* _INSTRUCTIONS TO FOLLOW_: Repeat the records exactly. Leave out the pictures.

Page layout parsing data:
──────
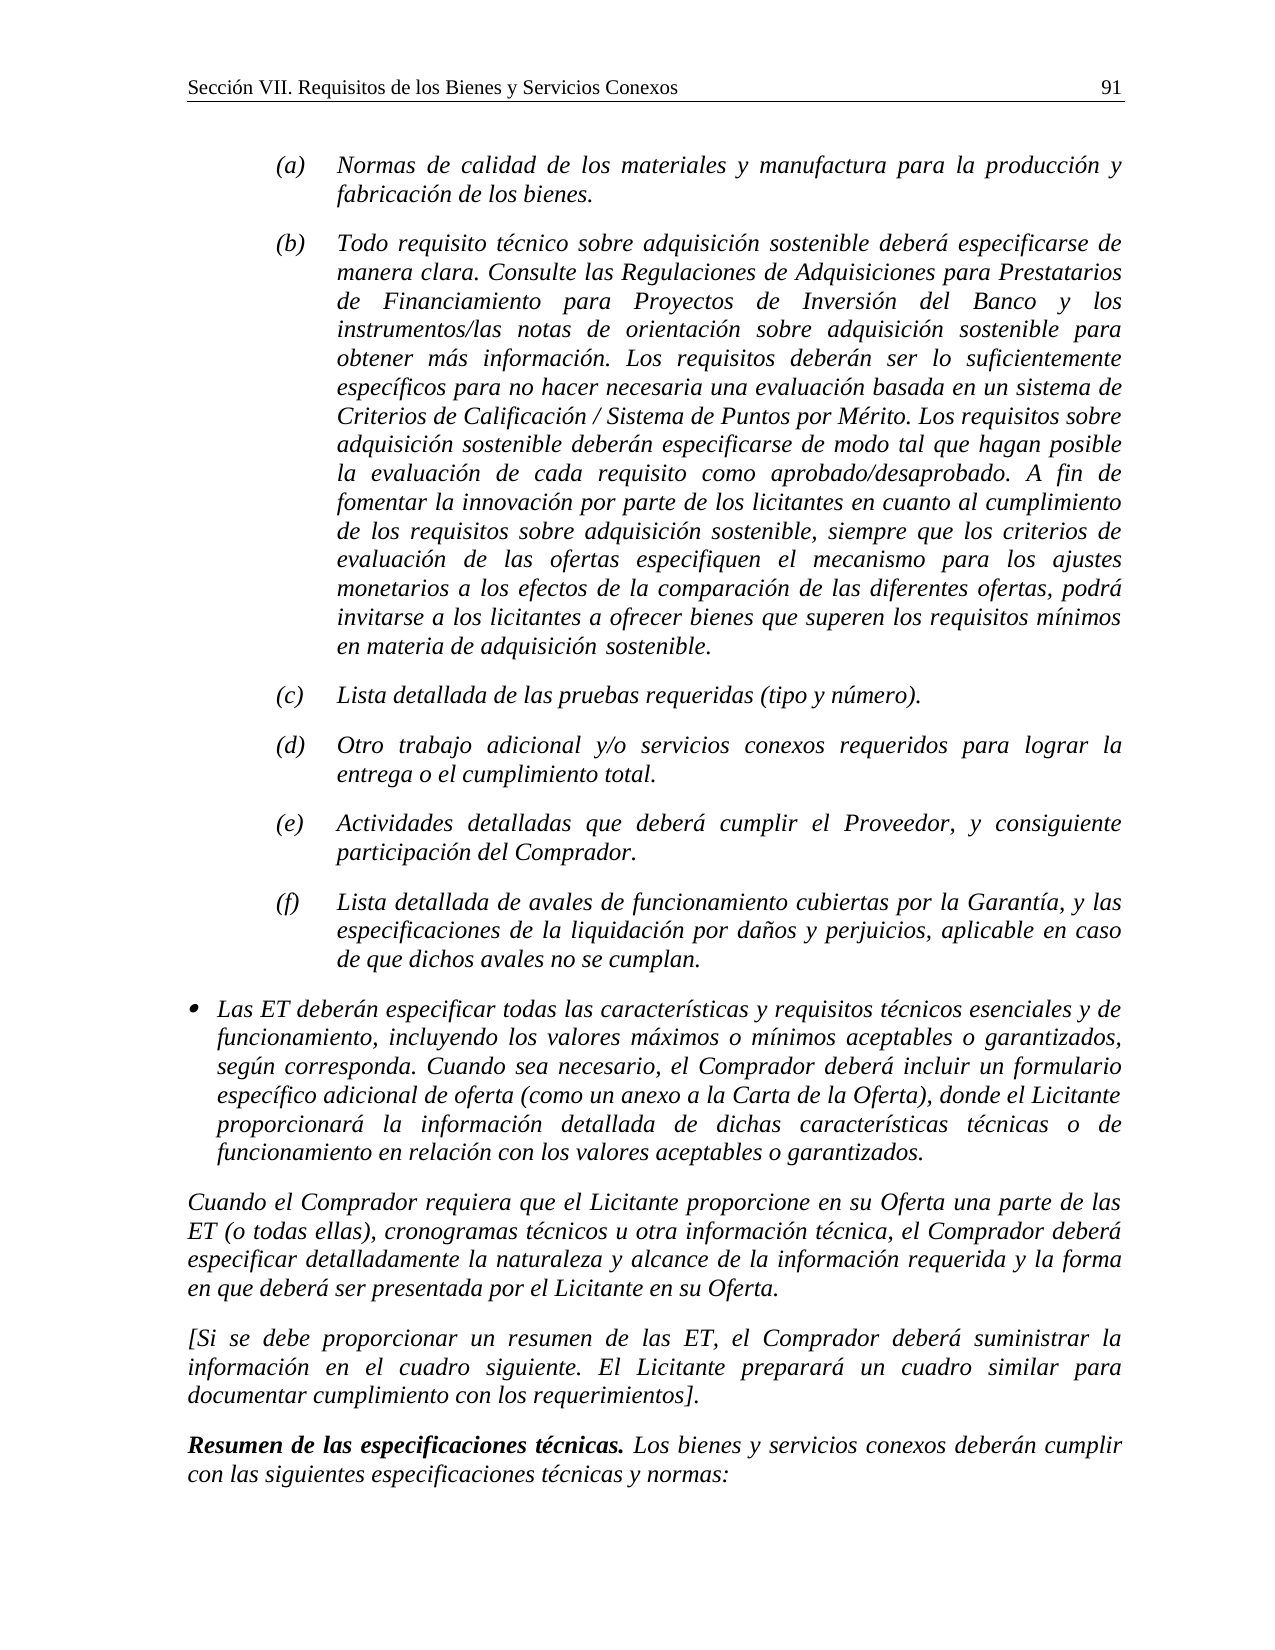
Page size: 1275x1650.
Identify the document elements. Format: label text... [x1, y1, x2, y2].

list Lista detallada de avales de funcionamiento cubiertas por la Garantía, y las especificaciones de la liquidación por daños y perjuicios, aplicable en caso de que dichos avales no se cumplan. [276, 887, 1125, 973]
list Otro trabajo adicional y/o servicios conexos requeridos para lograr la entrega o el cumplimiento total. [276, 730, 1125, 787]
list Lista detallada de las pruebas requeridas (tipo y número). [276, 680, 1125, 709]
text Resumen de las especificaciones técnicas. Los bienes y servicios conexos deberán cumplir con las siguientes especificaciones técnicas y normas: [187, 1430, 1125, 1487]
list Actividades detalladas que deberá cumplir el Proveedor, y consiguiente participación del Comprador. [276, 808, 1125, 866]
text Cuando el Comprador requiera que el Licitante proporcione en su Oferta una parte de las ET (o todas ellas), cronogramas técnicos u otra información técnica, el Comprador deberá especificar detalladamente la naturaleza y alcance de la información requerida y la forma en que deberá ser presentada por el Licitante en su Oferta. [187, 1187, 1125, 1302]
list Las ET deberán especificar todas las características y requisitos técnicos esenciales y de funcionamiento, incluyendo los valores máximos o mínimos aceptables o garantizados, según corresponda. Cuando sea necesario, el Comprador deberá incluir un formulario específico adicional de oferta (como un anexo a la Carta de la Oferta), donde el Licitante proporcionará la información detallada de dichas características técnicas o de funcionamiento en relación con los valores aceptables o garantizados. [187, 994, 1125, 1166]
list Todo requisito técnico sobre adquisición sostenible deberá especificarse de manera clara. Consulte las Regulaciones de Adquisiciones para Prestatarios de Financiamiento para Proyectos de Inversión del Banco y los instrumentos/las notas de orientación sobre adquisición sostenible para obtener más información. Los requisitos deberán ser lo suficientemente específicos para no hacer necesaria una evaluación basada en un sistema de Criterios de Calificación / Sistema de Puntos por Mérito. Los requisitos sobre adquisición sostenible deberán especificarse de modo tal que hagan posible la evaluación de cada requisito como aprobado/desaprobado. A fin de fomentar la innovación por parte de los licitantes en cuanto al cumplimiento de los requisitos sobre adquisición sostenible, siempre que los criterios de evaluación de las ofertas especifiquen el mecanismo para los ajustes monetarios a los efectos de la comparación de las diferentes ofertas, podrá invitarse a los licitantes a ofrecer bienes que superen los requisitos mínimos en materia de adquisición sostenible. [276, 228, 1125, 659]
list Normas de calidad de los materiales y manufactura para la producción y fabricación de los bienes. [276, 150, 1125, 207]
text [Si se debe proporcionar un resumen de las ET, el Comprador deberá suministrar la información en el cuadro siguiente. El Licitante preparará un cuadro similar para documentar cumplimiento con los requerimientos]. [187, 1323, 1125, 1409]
──────
* _ANSWER BELOW_:
Page size: 1275x1650.
Identify the document elements. Format: label text... [x1, y1, x2, y2].

list Lista detallada de avales de funcionamiento cubiertas por la Garantía, y las especificaciones de la liquidación por daños y perjuicios, aplicable en caso de que dichos avales no se cumplan. [276, 887, 1125, 973]
list Otro trabajo adicional y/o servicios conexos requeridos para lograr la entrega o el cumplimiento total. [276, 730, 1125, 787]
list Lista detallada de las pruebas requeridas (tipo y número). [276, 680, 1125, 709]
text Resumen de las especificaciones técnicas. Los bienes y servicios conexos deberán cumplir con las siguientes especificaciones técnicas y normas: [187, 1430, 1125, 1487]
list Actividades detalladas que deberá cumplir el Proveedor, y consiguiente participación del Comprador. [276, 808, 1125, 866]
text Cuando el Comprador requiera que el Licitante proporcione en su Oferta una parte de las ET (o todas ellas), cronogramas técnicos u otra información técnica, el Comprador deberá especificar detalladamente la naturaleza y alcance de la información requerida y la forma en que deberá ser presentada por el Licitante en su Oferta. [187, 1187, 1125, 1302]
list Las ET deberán especificar todas las características y requisitos técnicos esenciales y de funcionamiento, incluyendo los valores máximos o mínimos aceptables o garantizados, según corresponda. Cuando sea necesario, el Comprador deberá incluir un formulario específico adicional de oferta (como un anexo a la Carta de la Oferta), donde el Licitante proporcionará la información detallada de dichas características técnicas o de funcionamiento en relación con los valores aceptables o garantizados. [187, 994, 1125, 1166]
list Todo requisito técnico sobre adquisición sostenible deberá especificarse de manera clara. Consulte las Regulaciones de Adquisiciones para Prestatarios de Financiamiento para Proyectos de Inversión del Banco y los instrumentos/las notas de orientación sobre adquisición sostenible para obtener más información. Los requisitos deberán ser lo suficientemente específicos para no hacer necesaria una evaluación basada en un sistema de Criterios de Calificación / Sistema de Puntos por Mérito. Los requisitos sobre adquisición sostenible deberán especificarse de modo tal que hagan posible la evaluación de cada requisito como aprobado/desaprobado. A fin de fomentar la innovación por parte de los licitantes en cuanto al cumplimiento de los requisitos sobre adquisición sostenible, siempre que los criterios de evaluación de las ofertas especifiquen el mecanismo para los ajustes monetarios a los efectos de la comparación de las diferentes ofertas, podrá invitarse a los licitantes a ofrecer bienes que superen los requisitos mínimos en materia de adquisición sostenible. [276, 228, 1125, 659]
list Normas de calidad de los materiales y manufactura para la producción y fabricación de los bienes. [276, 150, 1125, 207]
text [Si se debe proporcionar un resumen de las ET, el Comprador deberá suministrar la información en el cuadro siguiente. El Licitante preparará un cuadro similar para documentar cumplimiento con los requerimientos]. [187, 1323, 1125, 1409]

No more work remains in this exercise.